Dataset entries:
BEGIN

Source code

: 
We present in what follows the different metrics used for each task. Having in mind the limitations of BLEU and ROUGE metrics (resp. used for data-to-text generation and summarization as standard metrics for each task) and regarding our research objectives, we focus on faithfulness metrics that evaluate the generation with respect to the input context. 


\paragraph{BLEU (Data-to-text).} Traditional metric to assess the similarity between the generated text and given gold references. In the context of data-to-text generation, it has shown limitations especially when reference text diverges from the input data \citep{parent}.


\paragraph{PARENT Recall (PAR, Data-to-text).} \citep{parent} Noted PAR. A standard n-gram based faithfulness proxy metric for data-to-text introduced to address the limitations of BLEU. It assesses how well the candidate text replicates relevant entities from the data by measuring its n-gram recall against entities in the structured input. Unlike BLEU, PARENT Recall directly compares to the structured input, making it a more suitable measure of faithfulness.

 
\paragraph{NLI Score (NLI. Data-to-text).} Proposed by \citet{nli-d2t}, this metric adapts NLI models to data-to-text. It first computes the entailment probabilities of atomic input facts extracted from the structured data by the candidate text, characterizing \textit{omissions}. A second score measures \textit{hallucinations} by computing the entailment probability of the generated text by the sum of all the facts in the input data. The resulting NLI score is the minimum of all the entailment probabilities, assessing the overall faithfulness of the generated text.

END

**WHAT IS EXPECTED**:
All that belongs in your answer is the stretch of entries above from the line with "Traditional metric to" through the line with "measure of faithfulness.", printed exactly.

**RESULT FOR THIS TASK**:
\paragraph{BLEU (Data-to-text).} Traditional metric to assess the similarity between the generated text and given gold references. In the context of data-to-text generation, it has shown limitations especially when reference text diverges from the input data \citep{parent}.


\paragraph{PARENT Recall (PAR, Data-to-text).} \citep{parent} Noted PAR. A standard n-gram based faithfulness proxy metric for data-to-text introduced to address the limitations of BLEU. It assesses how well the candidate text replicates relevant entities from the data by measuring its n-gram recall against entities in the structured input. Unlike BLEU, PARENT Recall directly compares to the structured input, making it a more suitable measure of faithfulness.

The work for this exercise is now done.